Set task 1
Condense the paragraph of the Bessie Barriscale biography below that begins "Barriscale was born Elizabeth Barry Scale" into a short bulleted list that keeps its main facts.
-- BEGIN Source passage --
Bessie Barriscale (born Elizabeth Barry Scale, June 9, 1884June 30, 1965) was an American actress who gained fame on the stage and in silent films.

Early life 
Barriscale was born Elizabeth Barry Scale in Hoboken, New Jersey, to Irish immigrants from County Cork. Her father came to the United States with a London company that presented The Lights of London. Her cousins were actresses Edith and Mabel Taliaferro. At age 5 she debuted on stage with James A. Hearn.

Career 
As a young woman, Barriscale was the Proctor Stock Company's ingenue at the Fifth Avenue Theatre in New York, after which she portrayed Madge in In Old Kentucky for two years. In 1902, she married actor Sumner Gard. She did not tell her parents until January 1, 1903. That was followed by two years as Lovey Mary in Mrs. Wiggs of the Cabbage Patch. She became leading woman with the Belasco Stock Company in Los Angeles after performing for a year in Belasco's Rose of the Rancho. She went on to portray Luna in The Bird of Paradise and to have the lead in We Are Seven. In the first decade of the 20th century Barriscale worked in the legitimate theater on Broadway and on the road as movies were not popular for stage actors yet.
-- END Source passage --
-- BEGIN Exercise materials --
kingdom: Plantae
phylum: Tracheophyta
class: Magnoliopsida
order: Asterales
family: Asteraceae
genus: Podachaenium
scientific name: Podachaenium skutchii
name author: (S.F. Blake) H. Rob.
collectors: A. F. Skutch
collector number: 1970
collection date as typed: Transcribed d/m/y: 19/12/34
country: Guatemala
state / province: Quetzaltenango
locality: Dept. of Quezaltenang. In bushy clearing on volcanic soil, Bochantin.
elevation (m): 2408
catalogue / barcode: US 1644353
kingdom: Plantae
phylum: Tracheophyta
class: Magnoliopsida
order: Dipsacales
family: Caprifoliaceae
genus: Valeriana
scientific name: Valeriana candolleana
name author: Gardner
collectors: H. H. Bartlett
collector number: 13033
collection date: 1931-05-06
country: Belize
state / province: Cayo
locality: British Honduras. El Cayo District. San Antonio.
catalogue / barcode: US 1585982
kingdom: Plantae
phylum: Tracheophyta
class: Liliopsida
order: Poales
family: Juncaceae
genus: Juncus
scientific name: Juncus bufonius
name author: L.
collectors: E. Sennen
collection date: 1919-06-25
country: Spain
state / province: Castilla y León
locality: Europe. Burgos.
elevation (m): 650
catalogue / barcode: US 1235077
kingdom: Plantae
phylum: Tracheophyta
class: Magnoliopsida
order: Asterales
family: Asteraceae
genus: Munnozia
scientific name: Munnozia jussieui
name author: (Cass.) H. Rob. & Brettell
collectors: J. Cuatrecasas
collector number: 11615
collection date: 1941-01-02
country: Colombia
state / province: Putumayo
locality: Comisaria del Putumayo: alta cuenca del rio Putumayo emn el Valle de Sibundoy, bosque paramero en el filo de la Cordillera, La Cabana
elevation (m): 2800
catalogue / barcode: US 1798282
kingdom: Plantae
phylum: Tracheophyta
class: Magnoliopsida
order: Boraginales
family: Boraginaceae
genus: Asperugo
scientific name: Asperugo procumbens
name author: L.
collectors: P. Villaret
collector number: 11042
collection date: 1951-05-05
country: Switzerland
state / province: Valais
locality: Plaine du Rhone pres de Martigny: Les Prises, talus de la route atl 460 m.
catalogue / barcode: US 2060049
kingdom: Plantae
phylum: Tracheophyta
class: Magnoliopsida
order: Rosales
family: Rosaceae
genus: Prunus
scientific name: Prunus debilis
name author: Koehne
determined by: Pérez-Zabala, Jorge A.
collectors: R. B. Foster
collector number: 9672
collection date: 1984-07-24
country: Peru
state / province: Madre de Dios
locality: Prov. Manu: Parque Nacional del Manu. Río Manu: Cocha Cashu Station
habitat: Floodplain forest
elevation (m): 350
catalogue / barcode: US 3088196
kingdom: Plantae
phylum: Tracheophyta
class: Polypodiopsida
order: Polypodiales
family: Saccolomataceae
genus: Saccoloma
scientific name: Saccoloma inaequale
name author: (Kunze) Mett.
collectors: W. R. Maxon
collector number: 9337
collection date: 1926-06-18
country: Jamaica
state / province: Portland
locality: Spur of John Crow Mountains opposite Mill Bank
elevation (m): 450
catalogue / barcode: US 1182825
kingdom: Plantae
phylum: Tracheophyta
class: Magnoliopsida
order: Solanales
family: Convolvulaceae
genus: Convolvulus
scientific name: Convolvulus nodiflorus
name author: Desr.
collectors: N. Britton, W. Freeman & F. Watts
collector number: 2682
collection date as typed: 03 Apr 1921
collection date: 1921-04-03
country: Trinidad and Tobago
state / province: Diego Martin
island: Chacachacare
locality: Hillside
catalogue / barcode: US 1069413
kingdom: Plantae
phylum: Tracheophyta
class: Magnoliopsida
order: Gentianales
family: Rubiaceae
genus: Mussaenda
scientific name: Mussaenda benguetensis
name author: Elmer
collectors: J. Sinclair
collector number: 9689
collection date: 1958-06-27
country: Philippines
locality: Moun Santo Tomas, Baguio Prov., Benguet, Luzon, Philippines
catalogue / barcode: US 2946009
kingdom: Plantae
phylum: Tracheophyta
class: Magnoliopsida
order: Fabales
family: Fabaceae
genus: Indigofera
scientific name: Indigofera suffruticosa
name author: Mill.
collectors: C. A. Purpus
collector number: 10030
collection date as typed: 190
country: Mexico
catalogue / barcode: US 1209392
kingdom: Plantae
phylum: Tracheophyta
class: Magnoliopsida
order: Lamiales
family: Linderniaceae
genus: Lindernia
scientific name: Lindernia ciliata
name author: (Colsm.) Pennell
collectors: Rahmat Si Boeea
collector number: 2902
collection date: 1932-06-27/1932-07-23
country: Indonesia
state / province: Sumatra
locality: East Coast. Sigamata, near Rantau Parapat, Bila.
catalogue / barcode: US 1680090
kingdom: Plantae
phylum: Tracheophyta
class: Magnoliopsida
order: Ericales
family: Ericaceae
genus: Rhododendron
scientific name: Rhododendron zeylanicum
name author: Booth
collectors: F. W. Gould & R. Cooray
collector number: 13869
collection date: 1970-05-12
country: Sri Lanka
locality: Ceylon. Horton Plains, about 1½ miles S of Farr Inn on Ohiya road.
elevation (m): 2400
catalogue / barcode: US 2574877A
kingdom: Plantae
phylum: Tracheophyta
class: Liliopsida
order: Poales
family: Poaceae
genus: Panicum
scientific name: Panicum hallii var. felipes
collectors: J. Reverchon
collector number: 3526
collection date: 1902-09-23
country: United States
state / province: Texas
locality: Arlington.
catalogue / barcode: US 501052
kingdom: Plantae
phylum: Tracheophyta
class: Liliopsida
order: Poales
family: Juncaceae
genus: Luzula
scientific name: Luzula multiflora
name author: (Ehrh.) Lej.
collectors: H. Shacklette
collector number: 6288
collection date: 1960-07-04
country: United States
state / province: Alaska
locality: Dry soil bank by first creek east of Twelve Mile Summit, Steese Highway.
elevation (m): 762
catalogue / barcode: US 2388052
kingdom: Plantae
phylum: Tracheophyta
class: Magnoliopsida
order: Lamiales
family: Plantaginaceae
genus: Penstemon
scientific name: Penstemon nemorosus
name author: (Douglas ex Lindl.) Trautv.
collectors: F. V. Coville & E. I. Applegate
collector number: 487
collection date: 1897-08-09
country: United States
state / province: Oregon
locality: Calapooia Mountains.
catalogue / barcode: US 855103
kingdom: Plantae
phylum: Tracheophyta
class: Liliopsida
-- END Exercise materials --
Set task 2
In the records above, replace "locality" with "place" in the lines starting at the one containing "collectors: J. Reverchon" and ending at the end of the records. Give back only those lines, changing nothing else.

Reply 1
- Born Elizabeth Barry Scale in Hoboken, New Jersey, to Irish immigrants from County Cork
- Her father came to the United States with a London company presenting The Lights of London
- Her cousins were the actresses Edith and Mabel Taliaferro
- She made her stage debut at age 5 with James A. Hearn

Reply 2
collectors: J. Reverchon
collector number: 3526
collection date: 1902-09-23
country: United States
state / province: Texas
place: Arlington.
catalogue / barcode: US 501052
kingdom: Plantae
phylum: Tracheophyta
class: Liliopsida
order: Poales
family: Juncaceae
genus: Luzula
scientific name: Luzula multiflora
name author: (Ehrh.) Lej.
collectors: H. Shacklette
collector number: 6288
collection date: 1960-07-04
country: United States
state / province: Alaska
place: Dry soil bank by first creek east of Twelve Mile Summit, Steese Highway.
elevation (m): 762
catalogue / barcode: US 2388052
kingdom: Plantae
phylum: Tracheophyta
class: Magnoliopsida
order: Lamiales
family: Plantaginaceae
genus: Penstemon
scientific name: Penstemon nemorosus
name author: (Douglas ex Lindl.) Trautv.
collectors: F. V. Coville & E. I. Applegate
collector number: 487
collection date: 1897-08-09
country: United States
state / province: Oregon
place: Calapooia Mountains.
catalogue / barcode: US 855103
kingdom: Plantae
phylum: Tracheophyta
class: Liliopsida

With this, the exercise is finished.